Women carry a higher genetic risk of depression, a new study has found.
Claiming to be the largest genetic study to date on sex differences in major depression, the research published Wednesday in Nature Communications has found 16 genetic variants linked to depression in women and eight in men.
The study, led by Australia’s QIMR Berghofer Medical Research Institute, showed a large proportion of the variants associated with depression were shared between sexes, but there was a “higher burden of genetic risk in females which could be due to female-specific variants”.
Dr Brittany Mitchell, a senior researcher at QIMR Berghofer’s genetic epidemiology lab, said “we already know that females are twice as likely to suffer from depression in their lifetime than males”.
“And we also know that depression looks very different from one person to another. Until now, there hasn’t been much consistent research to explain why depression affects females and males differently, including the possible role of genetics,” Mitchell said.
The study acknowledged explanations have been put forward spanning behavioural, environmental, and biological domains, including men being less likely to seek help leading to under-diagnosis, and environmental exposures like women being more frequently exposed to sexual abuse and interpersonal violence.
The study stated that together these factors highlight the need for a “multifaceted approach” to understanding the underlying mechanisms of depression but proposed that a “key component of the biological mechanisms underlying these disparities could be differences in genetics”.
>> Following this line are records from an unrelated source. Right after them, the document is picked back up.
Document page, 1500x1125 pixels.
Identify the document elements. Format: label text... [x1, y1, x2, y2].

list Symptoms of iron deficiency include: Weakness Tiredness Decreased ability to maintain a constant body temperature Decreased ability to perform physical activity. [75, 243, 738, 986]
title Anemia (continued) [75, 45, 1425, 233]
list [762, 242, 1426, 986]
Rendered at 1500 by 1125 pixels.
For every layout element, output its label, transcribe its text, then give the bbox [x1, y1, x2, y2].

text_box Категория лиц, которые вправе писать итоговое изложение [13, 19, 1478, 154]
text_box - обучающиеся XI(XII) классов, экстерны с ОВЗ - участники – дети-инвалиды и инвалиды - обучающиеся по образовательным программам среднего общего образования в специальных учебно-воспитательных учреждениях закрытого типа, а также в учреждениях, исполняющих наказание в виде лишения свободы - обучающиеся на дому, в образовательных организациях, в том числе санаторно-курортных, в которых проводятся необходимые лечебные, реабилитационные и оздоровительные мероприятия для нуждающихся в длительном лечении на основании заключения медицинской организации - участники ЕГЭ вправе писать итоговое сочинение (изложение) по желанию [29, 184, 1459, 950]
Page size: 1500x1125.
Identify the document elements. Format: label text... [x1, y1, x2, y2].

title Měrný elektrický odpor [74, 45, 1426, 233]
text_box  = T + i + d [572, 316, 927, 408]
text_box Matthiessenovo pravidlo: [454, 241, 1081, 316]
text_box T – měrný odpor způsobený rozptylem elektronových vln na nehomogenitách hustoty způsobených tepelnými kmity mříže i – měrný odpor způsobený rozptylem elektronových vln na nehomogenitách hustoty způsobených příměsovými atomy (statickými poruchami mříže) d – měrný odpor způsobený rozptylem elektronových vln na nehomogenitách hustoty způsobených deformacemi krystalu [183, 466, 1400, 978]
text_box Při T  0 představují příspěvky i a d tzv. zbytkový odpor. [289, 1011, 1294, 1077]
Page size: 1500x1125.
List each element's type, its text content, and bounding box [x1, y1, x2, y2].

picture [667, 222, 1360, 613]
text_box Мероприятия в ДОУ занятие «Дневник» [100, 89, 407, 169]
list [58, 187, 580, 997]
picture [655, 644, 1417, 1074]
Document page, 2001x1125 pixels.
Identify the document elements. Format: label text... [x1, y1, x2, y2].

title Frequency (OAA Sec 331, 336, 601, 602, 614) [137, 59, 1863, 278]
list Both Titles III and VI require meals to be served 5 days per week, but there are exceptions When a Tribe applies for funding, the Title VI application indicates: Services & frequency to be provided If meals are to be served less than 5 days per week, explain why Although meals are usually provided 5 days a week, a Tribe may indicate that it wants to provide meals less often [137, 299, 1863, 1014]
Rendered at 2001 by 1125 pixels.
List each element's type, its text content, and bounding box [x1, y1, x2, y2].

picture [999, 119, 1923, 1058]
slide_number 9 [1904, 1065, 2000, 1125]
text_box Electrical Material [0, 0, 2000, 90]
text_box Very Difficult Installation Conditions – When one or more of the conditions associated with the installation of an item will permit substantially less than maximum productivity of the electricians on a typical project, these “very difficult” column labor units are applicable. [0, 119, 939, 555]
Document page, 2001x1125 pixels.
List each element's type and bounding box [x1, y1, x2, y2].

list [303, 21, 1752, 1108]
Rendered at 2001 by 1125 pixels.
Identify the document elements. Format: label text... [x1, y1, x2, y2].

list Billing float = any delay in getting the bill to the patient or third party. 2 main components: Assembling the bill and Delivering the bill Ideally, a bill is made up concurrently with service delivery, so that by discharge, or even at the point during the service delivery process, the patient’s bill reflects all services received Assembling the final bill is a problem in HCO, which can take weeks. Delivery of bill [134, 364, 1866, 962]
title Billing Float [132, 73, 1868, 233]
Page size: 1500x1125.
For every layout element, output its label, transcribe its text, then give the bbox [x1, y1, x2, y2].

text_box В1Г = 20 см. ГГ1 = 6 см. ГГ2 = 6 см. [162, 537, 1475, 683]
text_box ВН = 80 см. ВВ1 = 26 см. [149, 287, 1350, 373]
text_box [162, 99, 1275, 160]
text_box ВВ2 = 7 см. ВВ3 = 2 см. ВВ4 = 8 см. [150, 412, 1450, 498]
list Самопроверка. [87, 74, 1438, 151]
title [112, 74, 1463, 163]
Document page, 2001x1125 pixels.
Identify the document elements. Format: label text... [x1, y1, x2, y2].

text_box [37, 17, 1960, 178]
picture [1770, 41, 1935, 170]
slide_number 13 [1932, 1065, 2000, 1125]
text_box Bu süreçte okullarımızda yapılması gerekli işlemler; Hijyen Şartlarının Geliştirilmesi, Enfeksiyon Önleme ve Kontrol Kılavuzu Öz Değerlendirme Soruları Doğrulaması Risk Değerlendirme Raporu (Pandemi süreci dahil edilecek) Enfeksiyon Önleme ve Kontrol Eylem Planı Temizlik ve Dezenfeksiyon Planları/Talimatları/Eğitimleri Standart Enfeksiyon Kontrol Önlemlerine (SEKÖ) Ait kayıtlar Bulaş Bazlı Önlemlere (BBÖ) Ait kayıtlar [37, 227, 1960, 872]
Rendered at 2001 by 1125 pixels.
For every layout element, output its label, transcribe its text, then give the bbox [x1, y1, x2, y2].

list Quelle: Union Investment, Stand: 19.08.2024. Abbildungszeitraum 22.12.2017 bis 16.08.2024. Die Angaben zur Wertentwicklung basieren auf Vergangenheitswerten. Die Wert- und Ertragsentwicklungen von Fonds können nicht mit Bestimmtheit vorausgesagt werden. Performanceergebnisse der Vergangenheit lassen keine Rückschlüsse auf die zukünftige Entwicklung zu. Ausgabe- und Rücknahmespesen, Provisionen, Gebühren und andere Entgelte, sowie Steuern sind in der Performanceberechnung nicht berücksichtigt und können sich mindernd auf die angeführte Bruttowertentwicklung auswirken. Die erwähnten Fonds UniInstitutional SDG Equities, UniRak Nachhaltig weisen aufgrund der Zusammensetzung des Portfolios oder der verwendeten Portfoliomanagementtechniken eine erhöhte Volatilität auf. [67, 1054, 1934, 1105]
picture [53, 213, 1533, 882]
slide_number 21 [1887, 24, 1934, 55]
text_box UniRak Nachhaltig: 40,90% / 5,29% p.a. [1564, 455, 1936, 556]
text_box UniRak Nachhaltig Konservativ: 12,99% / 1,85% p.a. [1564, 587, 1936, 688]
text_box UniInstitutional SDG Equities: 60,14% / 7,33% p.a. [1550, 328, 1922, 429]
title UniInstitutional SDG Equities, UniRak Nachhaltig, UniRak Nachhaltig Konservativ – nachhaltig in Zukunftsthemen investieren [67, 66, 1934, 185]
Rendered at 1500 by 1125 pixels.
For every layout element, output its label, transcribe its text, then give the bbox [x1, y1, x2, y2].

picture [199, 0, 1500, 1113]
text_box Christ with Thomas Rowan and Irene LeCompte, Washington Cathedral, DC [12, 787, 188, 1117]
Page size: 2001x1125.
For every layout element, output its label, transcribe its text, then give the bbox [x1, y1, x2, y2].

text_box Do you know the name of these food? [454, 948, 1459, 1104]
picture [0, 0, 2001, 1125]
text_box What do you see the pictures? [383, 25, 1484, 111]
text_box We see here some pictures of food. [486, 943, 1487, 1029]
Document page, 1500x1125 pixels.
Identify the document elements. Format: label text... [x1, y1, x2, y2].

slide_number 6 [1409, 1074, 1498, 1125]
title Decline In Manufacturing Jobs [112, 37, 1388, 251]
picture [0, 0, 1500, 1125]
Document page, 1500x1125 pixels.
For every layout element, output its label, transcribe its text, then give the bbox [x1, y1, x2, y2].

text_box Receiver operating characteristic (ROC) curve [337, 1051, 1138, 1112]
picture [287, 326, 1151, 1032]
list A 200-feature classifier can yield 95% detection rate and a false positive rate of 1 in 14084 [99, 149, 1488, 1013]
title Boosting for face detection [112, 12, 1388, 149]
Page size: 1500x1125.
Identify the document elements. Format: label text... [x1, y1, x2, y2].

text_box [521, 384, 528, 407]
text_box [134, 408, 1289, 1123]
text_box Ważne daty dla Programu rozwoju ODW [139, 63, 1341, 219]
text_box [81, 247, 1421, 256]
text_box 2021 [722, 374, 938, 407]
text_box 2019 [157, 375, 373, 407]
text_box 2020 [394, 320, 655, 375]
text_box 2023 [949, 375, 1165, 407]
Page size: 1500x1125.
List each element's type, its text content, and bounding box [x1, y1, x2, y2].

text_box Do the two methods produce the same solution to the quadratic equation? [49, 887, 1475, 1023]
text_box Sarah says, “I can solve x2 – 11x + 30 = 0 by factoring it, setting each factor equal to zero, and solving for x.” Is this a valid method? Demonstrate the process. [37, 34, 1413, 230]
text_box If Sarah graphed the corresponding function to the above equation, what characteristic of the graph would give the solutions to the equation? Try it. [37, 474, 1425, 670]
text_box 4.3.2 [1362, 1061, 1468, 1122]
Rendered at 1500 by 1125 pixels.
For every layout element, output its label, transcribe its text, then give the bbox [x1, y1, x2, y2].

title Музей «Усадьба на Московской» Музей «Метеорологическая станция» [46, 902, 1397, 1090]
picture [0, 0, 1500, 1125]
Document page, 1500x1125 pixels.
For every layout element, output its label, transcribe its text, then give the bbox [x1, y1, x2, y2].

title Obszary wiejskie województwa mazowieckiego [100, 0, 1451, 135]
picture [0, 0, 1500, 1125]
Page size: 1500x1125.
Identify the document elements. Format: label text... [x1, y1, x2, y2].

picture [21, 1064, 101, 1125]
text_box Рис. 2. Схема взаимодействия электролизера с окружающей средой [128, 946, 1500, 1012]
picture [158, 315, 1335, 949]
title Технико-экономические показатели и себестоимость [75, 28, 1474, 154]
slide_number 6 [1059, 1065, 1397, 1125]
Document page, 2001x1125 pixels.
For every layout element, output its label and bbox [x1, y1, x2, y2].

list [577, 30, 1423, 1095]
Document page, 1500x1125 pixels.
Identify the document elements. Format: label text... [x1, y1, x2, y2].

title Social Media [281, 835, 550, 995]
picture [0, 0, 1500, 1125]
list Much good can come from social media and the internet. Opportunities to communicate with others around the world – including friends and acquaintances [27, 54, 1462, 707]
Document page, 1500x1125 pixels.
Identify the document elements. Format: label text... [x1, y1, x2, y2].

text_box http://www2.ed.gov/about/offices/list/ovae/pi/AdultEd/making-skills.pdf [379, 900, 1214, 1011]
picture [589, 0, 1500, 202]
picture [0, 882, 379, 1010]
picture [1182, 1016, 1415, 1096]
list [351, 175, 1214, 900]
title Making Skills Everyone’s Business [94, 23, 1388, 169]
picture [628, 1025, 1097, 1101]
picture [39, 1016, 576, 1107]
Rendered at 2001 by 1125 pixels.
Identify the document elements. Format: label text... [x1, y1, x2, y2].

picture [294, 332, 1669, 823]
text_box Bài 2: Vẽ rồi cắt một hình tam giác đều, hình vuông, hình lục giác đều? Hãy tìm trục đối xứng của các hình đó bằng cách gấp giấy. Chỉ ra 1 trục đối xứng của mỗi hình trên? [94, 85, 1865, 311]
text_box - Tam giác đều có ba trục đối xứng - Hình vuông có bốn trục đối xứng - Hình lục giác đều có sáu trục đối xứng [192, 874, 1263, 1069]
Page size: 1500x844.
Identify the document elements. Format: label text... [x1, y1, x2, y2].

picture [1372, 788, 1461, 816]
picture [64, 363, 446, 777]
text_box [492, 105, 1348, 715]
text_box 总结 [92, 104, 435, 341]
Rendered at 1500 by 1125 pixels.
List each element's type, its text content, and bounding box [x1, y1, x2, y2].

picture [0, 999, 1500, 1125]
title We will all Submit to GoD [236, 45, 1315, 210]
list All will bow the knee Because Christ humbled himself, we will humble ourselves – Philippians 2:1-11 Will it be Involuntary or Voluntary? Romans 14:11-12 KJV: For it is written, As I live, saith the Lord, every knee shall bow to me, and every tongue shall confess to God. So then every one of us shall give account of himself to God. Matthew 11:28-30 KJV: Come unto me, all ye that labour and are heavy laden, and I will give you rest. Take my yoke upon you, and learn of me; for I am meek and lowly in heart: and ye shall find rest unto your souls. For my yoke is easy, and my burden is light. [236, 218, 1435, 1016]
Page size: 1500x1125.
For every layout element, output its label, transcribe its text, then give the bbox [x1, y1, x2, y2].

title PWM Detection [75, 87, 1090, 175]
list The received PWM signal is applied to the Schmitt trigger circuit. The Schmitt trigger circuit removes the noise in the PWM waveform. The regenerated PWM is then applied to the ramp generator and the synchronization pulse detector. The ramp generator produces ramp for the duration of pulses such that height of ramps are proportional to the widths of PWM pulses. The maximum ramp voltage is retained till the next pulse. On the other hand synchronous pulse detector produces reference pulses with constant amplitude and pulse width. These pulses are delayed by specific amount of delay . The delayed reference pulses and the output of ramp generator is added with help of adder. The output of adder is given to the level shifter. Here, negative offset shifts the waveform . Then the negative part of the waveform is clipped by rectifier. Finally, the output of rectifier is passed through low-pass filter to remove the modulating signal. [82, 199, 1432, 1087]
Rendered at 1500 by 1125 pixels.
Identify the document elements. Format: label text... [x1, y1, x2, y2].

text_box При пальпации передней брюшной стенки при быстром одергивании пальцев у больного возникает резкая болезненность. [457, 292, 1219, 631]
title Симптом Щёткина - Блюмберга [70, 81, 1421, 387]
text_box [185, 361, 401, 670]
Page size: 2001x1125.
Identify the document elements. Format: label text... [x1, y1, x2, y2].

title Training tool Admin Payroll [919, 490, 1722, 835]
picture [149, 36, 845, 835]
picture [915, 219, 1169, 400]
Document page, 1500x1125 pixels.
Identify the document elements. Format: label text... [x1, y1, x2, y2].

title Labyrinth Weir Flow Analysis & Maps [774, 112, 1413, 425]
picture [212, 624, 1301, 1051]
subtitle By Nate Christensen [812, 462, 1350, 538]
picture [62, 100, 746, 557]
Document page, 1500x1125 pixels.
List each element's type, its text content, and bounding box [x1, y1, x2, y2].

The researchers analysed the DNA from five international cohorts – Australia, the Netherlands, United States and two from the United Kingdom – with a final sample size of 130,471 women and 64,805 men with major depression, and 159,521 women and 132,185 men without the diagnosis.
They also found stronger genetic correlations in women between depression and metabolic traits (such body mass index and metabolic syndrome) than in men with the same traits.
Dr Jodi Thomas, the lead researcher, said these genetic differences “may help explain why females with depression more often experience metabolic symptoms, such as weight changes or altered energy levels”.
The authors acknowledged the study included roughly twice as many women with depression as men, and performed additional analyses to ensure their findings were not due to the difference in sample sizes.
They also acknowledged limitations that their analyses were restricted to Europeans only, limiting the applicability of the findings to other populations.
Prof Philip Mitchell, from the School of Clinical Medicine at the University of New South Wales, said “there has been longstanding debate about the reasons for the consistent finding around the world that depression is more common in females than males, with most studies reporting that women have 2 to 3 times the risk of depression compared to men”.
“The most dominant theories have been related to social and psychological factors, for example the impact of the female role in caring for families compared to the income earning role of males, or personality vulnerabilities in women,” Mitchell said, who was not involved in the study.
“This very interesting novel genetic study in a very large global study provides strong evidence that these differences in rates of depression may in fact be due to genetic factors, with the statistically significant finding of more depression risk regions in the genome in females compared to males, and little overlap in these regions between males and females.”
“As well as strengthening the evidence that the differences in depression rates between men and women may be largely due to biological factors, it also points to the future possibility of different pharmacological treatments for depression in women and men, as the biological systems coded for by these genetic regions become better understood.”